I don’t care if you’re hamming up the rubato while playing some Chopin, there’s no need to lash your head around or make anguished faces as though someone is lurking under the piano pulling out your toenails as you play. But then maybe that’s just because I like my classical musicians the same way I like my journalists and TV news anchors – scruffy and unkempt, too dedicated to their craft to waste time worrying about being a walking shampoo commercial.
Now some of these behaviours and tics – maybe even a majority – can be put down to the understandable exuberance and vanity of youth. But I think a significant minority are inspired by a recognition that being brilliant is not enough unless one also looks and acts the part. And the look and act that audiences increasingly demand and reward is high on emoting, high on dazzling feats of technical brilliance (what Glenn Gould once derisively referred to as “piano-playing” in a self-critique of his earlier work) and lower on the kind of subtlety and introspection which is often needed to bring out the best in even some of the more bombastic repertoire.
And so might it be the case that the real problem with efforts to expand the market for classical music are not the things that usually get traditionalists so worked up – wearing jeans to the opera, mandatory white tie for orchestral musicians, informal lunchtime concerts and so on – but rather the fact that more and more classical performers are adapting to the Age of YouTube by attempting to groan and grimace their way to profundity just like every street busker who sings Lady Gaga’s “Poker Face” at a quarter speed, or Ke$ha’s overwrought performance at this year’s Grammys?

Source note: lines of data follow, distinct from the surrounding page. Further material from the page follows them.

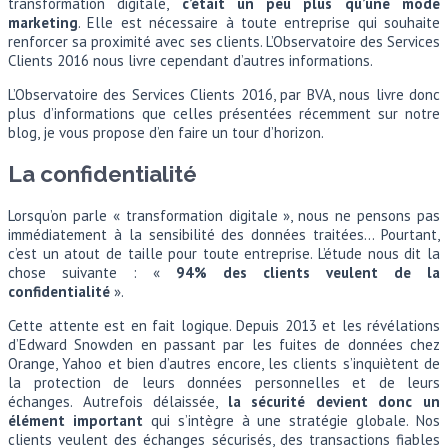
transformation digitale,
c’était un peu plus qu’une mode
marketing
. Elle est nécessaire à toute entreprise qui souhaite
renforcer sa proximité avec ses clients. L’Observatoire des Services
Clients 2016 nous livre cependant d’autres informations.
L’Observatoire des Services Clients 2016, par BVA, nous livre donc
plus d’informations que celles présentées récemment sur notre
blog, je vous propose d’en faire un tour d’horizon.
La confidentialité
Lorsqu’on parle « transformation digitale », nous ne pensons pas
immédiatement à la sensibilité des données traitées… Pourtant,
c’est un atout de taille pour toute entreprise. L’étude nous dit la
chose suivante : «
94% des clients veulent de la
confidentialité
».
Cette attente est en fait logique. Depuis 2013 et les révélations
d’Edward Snowden en passant par les fuites de données chez
Orange, Yahoo et bien d’autres encore, les clients s’inquiètent de
la protection de leurs données personnelles et de leurs
échanges. Autrefois délaissée,
la sécurité devient donc un
élément important
qui s’intègre à une stratégie globale. Nos
clients veulent des échanges sécurisés, des transactions fiables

The point of classical music is, unsurprisingly, to convey ideas through the medium of music itself. Of course individual musicians will want to put their own stamp and interpretation on works, either in service of what they believe to be the composer’s original intent or to shed new light on what can sometimes be over-familiar works in the repertoire. But if you frequently find yourself pounding the piano keyboard like you’re playing Whack-A-Mole or sawing away at the violin while grimacing like your appendix just ruptured, you’re probably doing it wrong. The emotion should go through the music and not be lost in the gaudy, inefficient heat exchange of on-stage pantomime.
Performer eccentricities, when unintentional and/or in service of the music, are fine, and sometimes even a blessing. But Ben Shapiro is right; when they detract from the music itself then that can become a problem – in classical music as much as pop music with all the schmaltzy, simplistic political preening of Bono’s preachy Grammy performance.